(Beginning of Data excerpts)

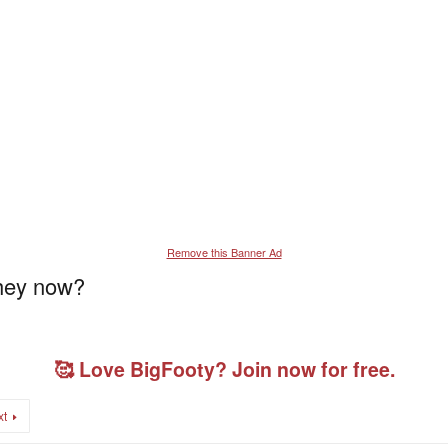
Remove this Banner Ad
they now?
🥰 Love BigFooty? Join now for free.
xt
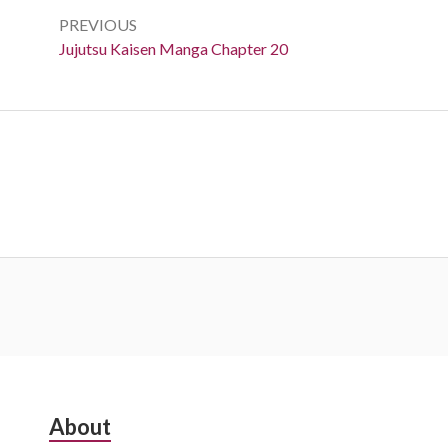
navigation
PREVIOUS
Previous:
Jujutsu Kaisen Manga Chapter 20
Subsidiary
About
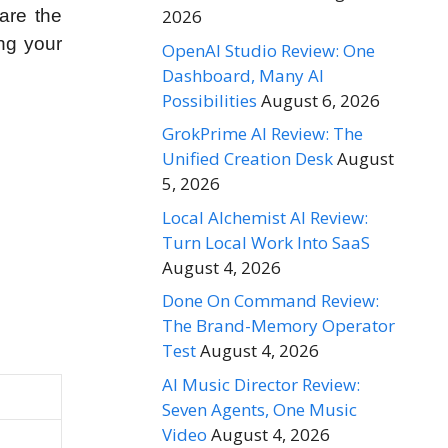
2026
are the
ng your
OpenAI Studio Review: One
Dashboard, Many AI
Possibilities
August 6, 2026
GrokPrime AI Review: The
Unified Creation Desk
August
5, 2026
Local Alchemist AI Review:
Turn Local Work Into SaaS
August 4, 2026
Done On Command Review:
The Brand-Memory Operator
Test
August 4, 2026
AI Music Director Review:
Seven Agents, One Music
Video
August 4, 2026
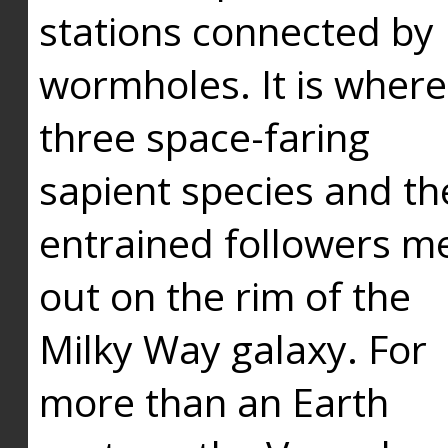
stations connected by
wormholes. It is where
three space-faring
sapient species and th
entrained followers me
out on the rim of the
Milky Way galaxy. For
more than an Earth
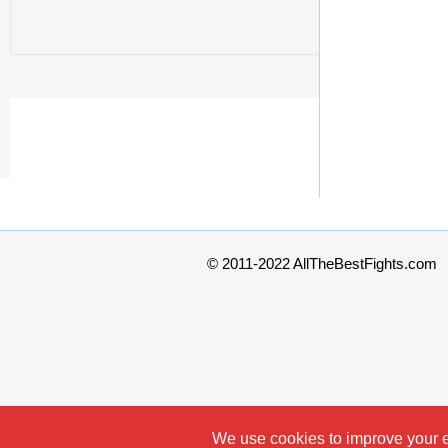
© 2011-2022 AllTheBestFights.com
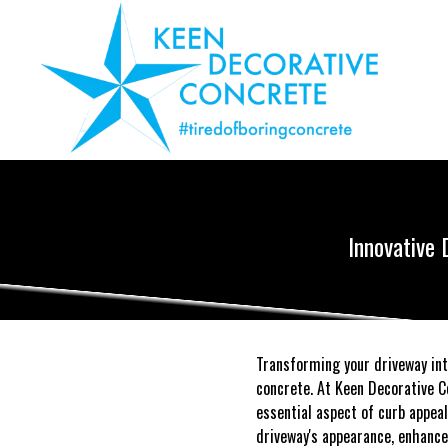
Innovative 
Transforming your driveway int
concrete. At Keen Decorative C
essential aspect of curb appeal
driveway's appearance, enhance 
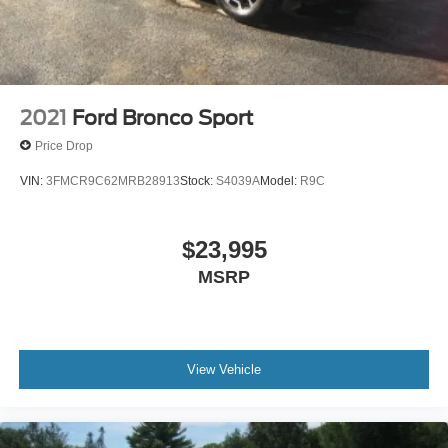
2021
Ford Bronco Sport
Price Drop
VIN:
3FMCR9C62MRB28913
Stock:
S4039A
Model:
R9C
$23,995
MSRP
View Vehicle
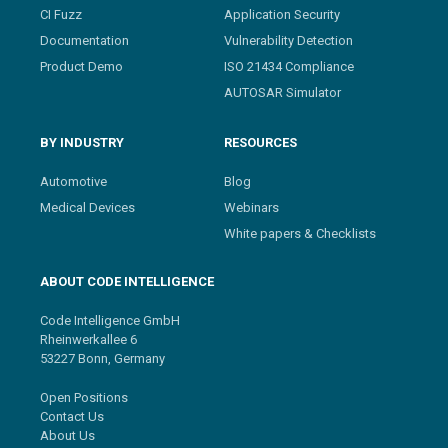
CI Fuzz
Application Security
Documentation
Vulnerability Detection
Product Demo
ISO 21434 Compliance
AUTOSAR Simulator
BY INDUSTRY
RESOURCES
Automotive
Blog
Medical Devices
Webinars
White papers & Checklists
ABOUT CODE INTELLIGENCE
Code Intelligence GmbH
Rheinwerkallee 6
53227 Bonn, Germany
Open Positions
Contact Us
About Us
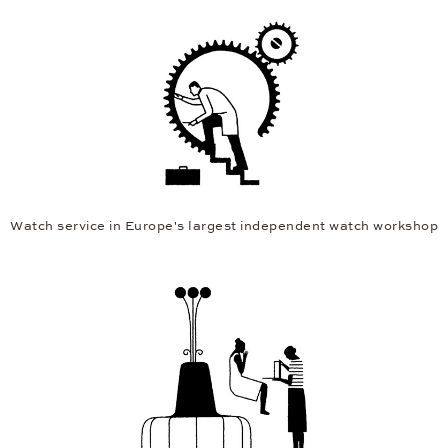
Watch service in Europe's largest independent watch workshop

(End of Data excerpts)

> **What you will do**
Change "Webinars" to "Online Seminars" in the lines starting with the line containing "stations connected by" and going on through the end of the lines. Write out only those lines with nothing else altered, and leave the pictures out.

> **Response to this task**
stations connected by
wormholes. It is where
three space-faring
sapient species and th
entrained followers me
out on the rim of the
Milky Way galaxy. For
more than an Earth
© 2011-2022 AllTheBestFights.com
Innovative 
Transforming your driveway int
concrete. At Keen Decorative C
essential aspect of curb appeal
driveway's appearance, enhance 
2021
Ford Bronco Sport
Price Drop
VIN:
3FMCR9C62MRB28913
Stock:
S4039A
Model:
R9C
$23,995
MSRP
View Vehicle
CI Fuzz
Application Security
Documentation
Vulnerability Detection
Product Demo
ISO 21434 Compliance
AUTOSAR Simulator
BY INDUSTRY
RESOURCES
Automotive
Blog
Medical Devices
Online Seminars
White papers & Checklists
ABOUT CODE INTELLIGENCE
Code Intelligence GmbH
Rheinwerkallee 6
53227 Bonn, Germany
Open Positions
Contact Us
About Us
Watch service in Europe's largest independent watch workshop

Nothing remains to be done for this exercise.